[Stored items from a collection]
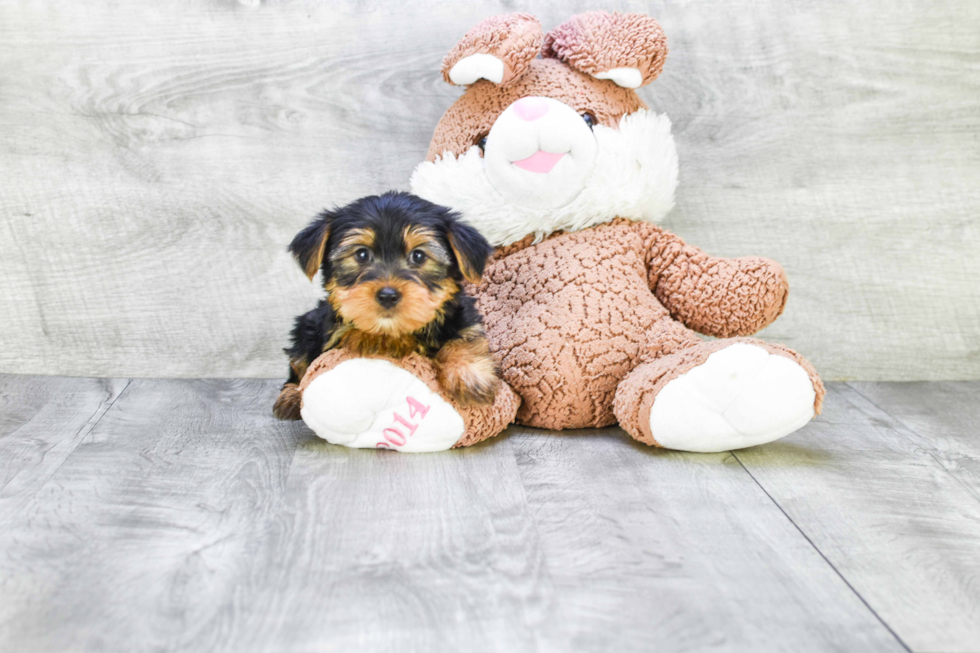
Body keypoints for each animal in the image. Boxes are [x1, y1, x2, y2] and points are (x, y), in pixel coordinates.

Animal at [274, 191, 498, 420]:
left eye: (418, 256)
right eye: (362, 254)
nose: (388, 295)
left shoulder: (462, 315)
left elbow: (465, 337)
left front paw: (470, 377)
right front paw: (378, 340)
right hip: (307, 326)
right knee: (299, 364)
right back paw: (291, 396)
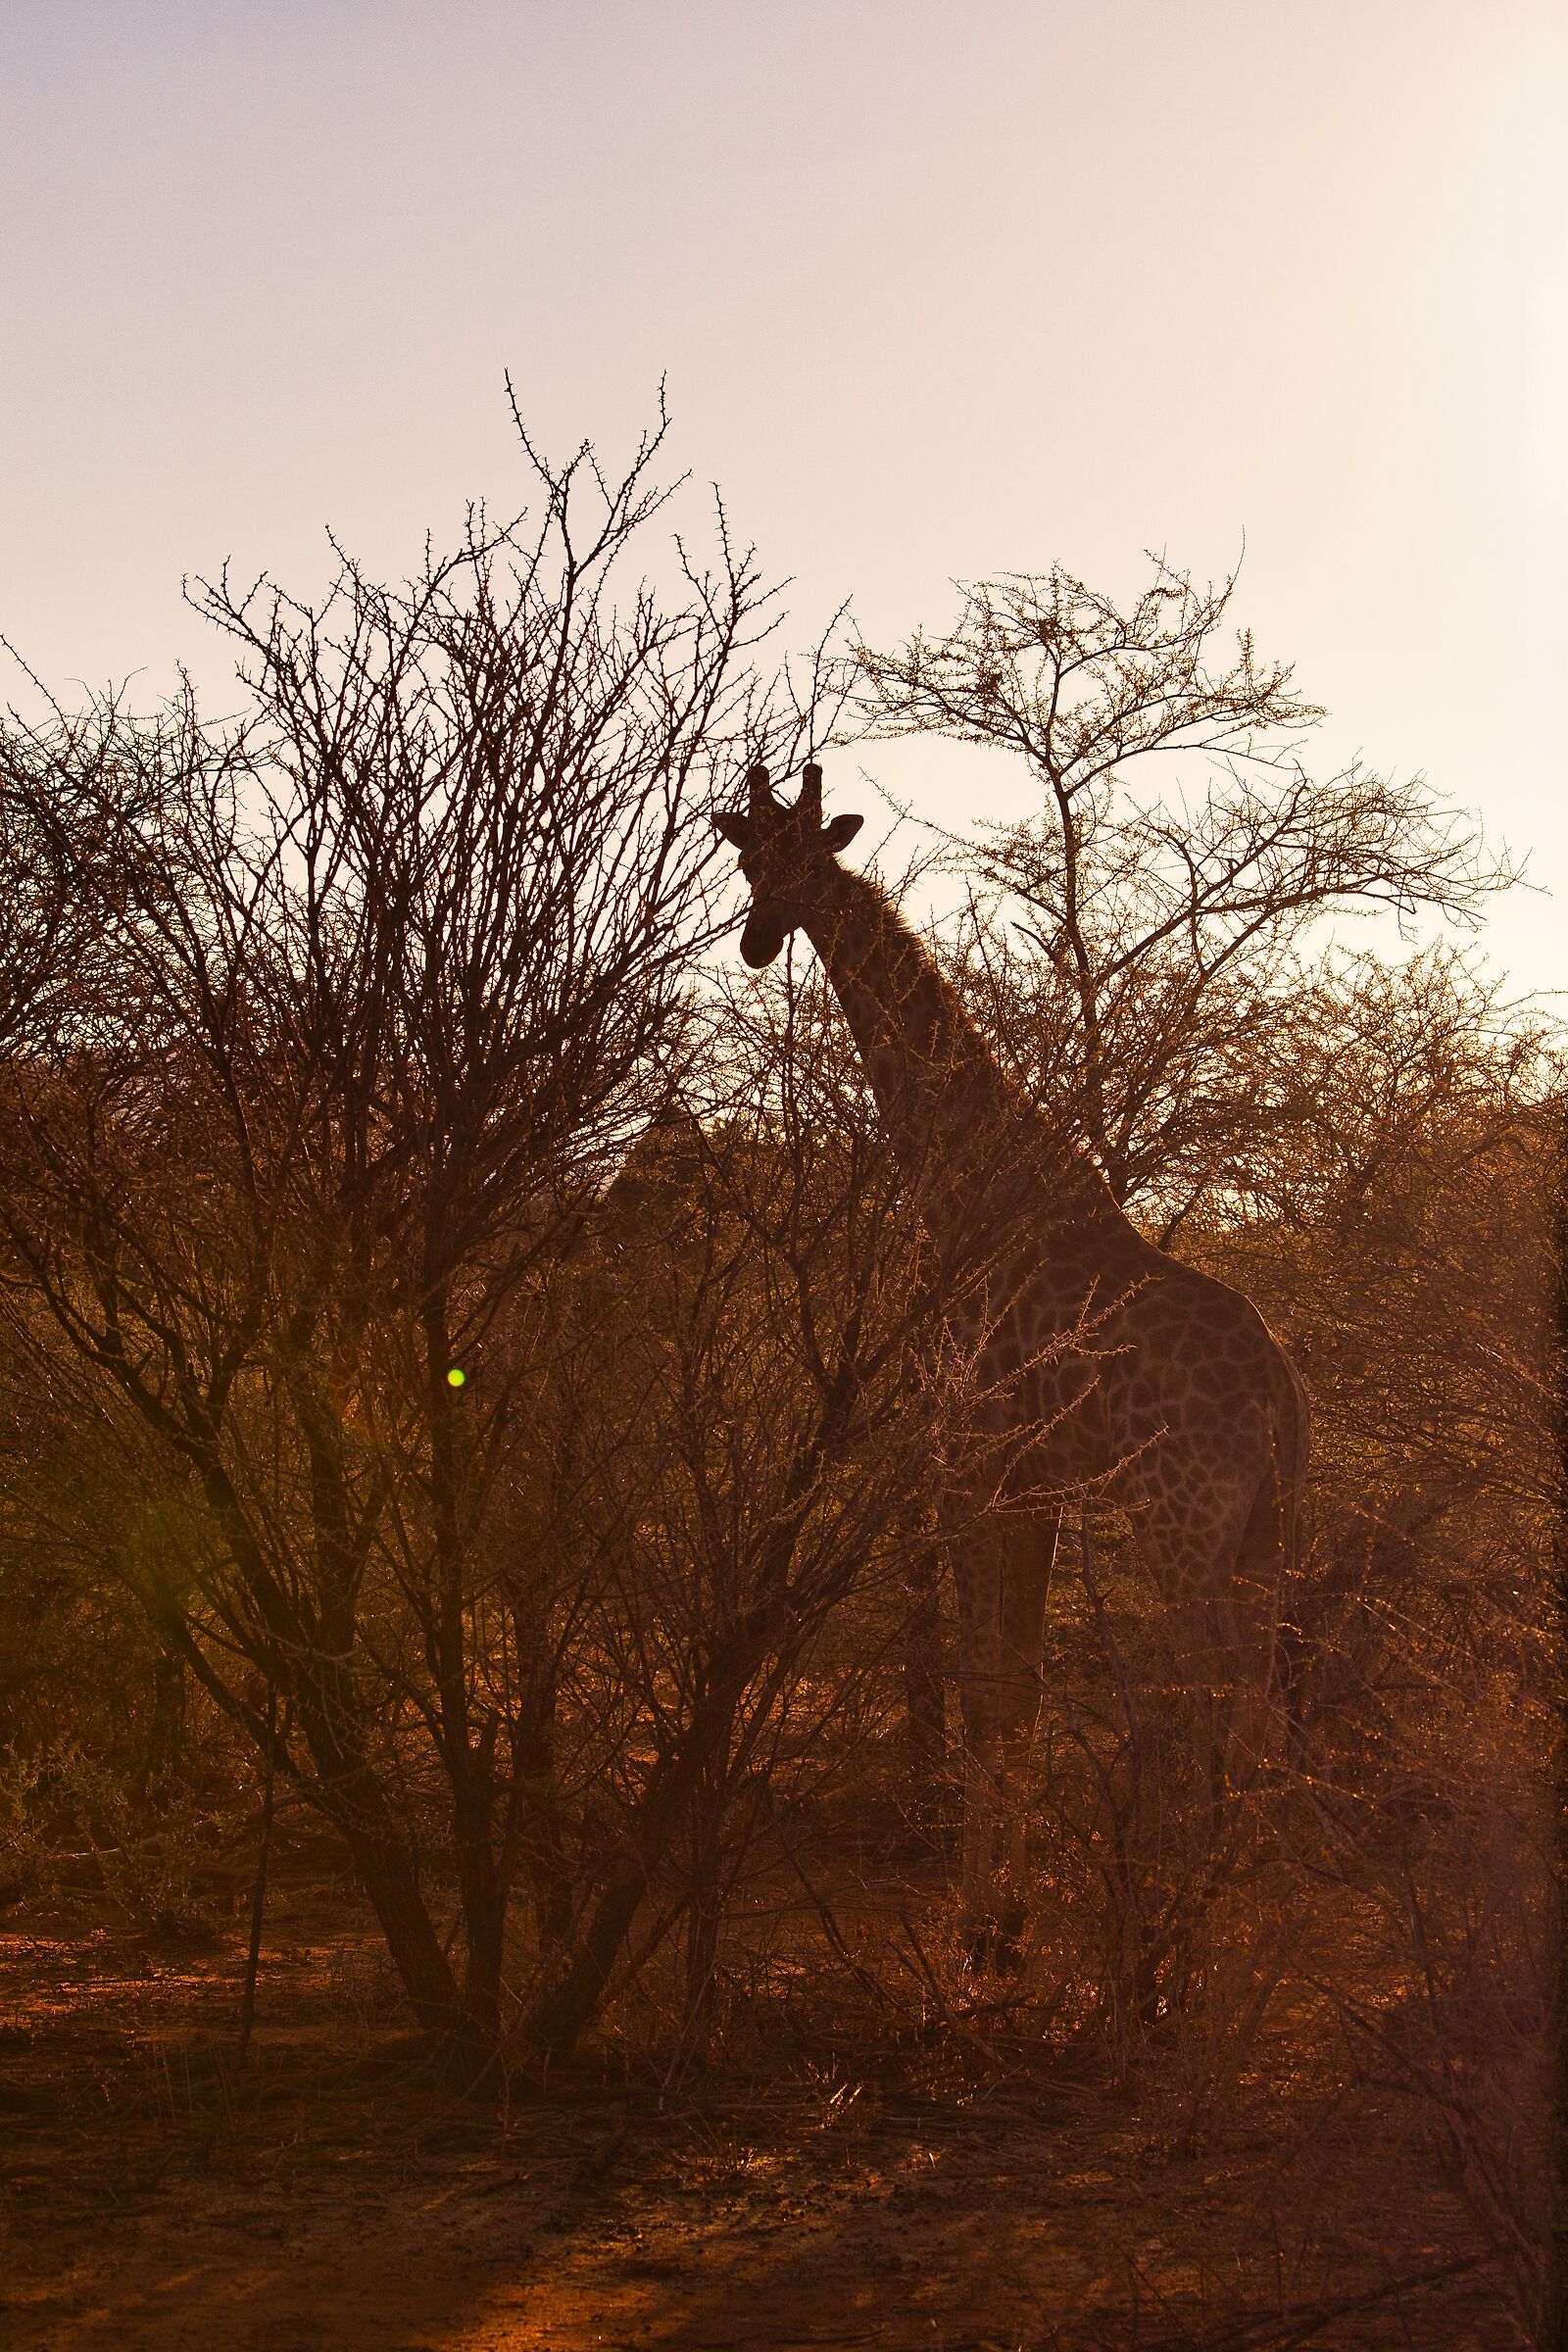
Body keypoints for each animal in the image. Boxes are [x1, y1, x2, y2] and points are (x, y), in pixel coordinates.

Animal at [716, 761, 1309, 1952]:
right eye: (750, 861)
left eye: (803, 859)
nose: (757, 942)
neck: (956, 1179)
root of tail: (1281, 1395)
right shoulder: (1034, 1485)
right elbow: (1019, 1687)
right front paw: (1009, 1911)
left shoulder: (969, 1461)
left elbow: (987, 1687)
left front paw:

**DIRECTIONS:**
The lines to copy are those above that contain the string "front".

**EXERCISE ANSWER:**
left front paw: (470, 377)
right front paw: (378, 340)
right front paw: (1009, 1911)
left front paw:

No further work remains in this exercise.